There are many dangers to be considered when taking etizolam. Like benzodiazepines, etizolam possesses very strong sedative effects and effects ones judgement and also lowers ones inhibitions. People who start taking etizolam should avoid driving or other dangerous activities involving heavy machinery until they have learned how the drug effects them.
It should most certainly not be used during pregnancy due to the risk of the drug passing into the breast milk. For similar reasons it should not be used during pregnancy or when attempting to become pregnant without medical supervision from a doctor.
The benzodiazepine class in general have been known to inhibit risk assessment processing, the larger the dose taken, the greater the inhibition. This has lead to individuals undergoing uncharacteristic decision making behaviour, often to the complete disbelief of the user once the effects of the drug have run its course in the individual.
[top]Side effects of Etizolam
Etizolam has been reported to cause blepharospasms in some cases. These are abnormal contractions of the eyelid. Symptoms of this are sometimes present for just a few days, but in some cases they can be a chronic, persistent and even lifelong problems.
The eyelids when spasmotic can sometimes feel clamped shut by the malfunctioning muscles thus resulting in the patient being unable to see out of the eye. It is sometimes very difficult for the patient to be able to force their eye open. These problem is usually treated with either magnesium chloride or botulism toxin which is injected into the spasmodic muscle in order to paralyse it and provide immediate relief to the patient.
Some users have reported feelings of depression whilst under the influence of etizolam.
Benzodiazepines are known to retard learning ability and memory forming in those under the influence.
[top]Tolerance, Dependence and Withdrawal
As with all drugs in the benzodiazepine class, etizolam is a physically and psychologically addictive substance. Chronic use lasting more than 4 weeks can result in addiction
. If the medication is discontinued abruptly after a protracted period of administration a withdrawal
syndrome can ensue which might involve excitatory withdrawal symptoms such as anxiety, tremor, insomnia, lack of appetite, panic attacks etc. In rare cases this sudden withdrawal syndrome can even result in a seizures (fit) this can be a life threatening occurrence. Some patients even consider suicide due to the extreme unpleasantness of the withdrawal.
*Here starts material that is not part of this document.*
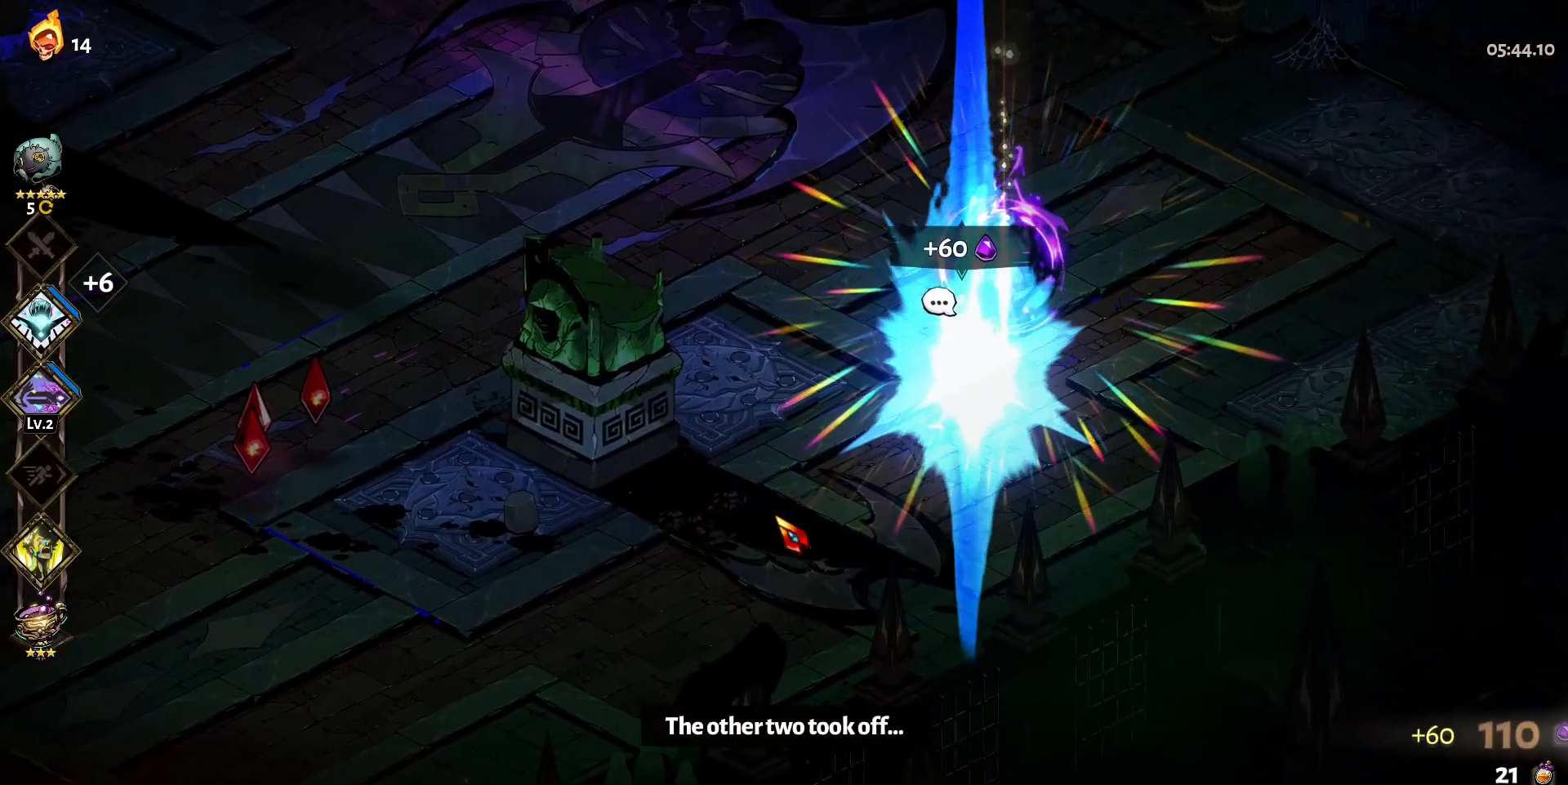
{"keys": [], "mouse": [], "events": [[233, "w", "down"], [317, "w", "up"]]}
The withdrawal syndrome occurs due to the initial over stimulation of the GABAergic system, this causes desensitization of the GABA receptors and also a decrease in overall GABA production. When the drug is discontinued without using a gradual taper (which is the much preferred option) the central nervous system does not produce adequate stimulation of the GABAergic system. Since the GABAergic system is responsible for modulating the inhibitory transmission of signals - this results in muscles shaking, convulsing and possibly leading to a seizure.
There is evidence however that etizolam is less addictive than other benzodiazepines. Because it has, to some extent, a greater efficacy under conditions of GABAergic deficit, it may represent a possible drug of choice with reduced risk of producing tolerance and dependence after long-term use.
Etizolam, unlike most other benzodiazepines (some of which can increase levels of estradiol), has prolactogenic effects, leading to an increase in prolactin blood levels, which can lead to sexual side effects in men.
Overdose is one of the most serious dangers associated with benzodiazepines, if a patient has taken an overdose it can lead to excessive sedation of the respiratory system leading to an inadequate supply of oxygen to the brain and body. If the overdose is taken with other CNS depressants
- such as opioids
then the sedation of the respiratory system can be so severe that it stops completely - this naturally leads to death.
There have been at least two reported deaths where Etizolam have been implicated as a major contributing (if not only) factor. Although in both cases, it appears that there was history of some form of extreme organ dysfunction. In one case the patient had a liver cirrhosis history, and the other had a chronic kidney disorder.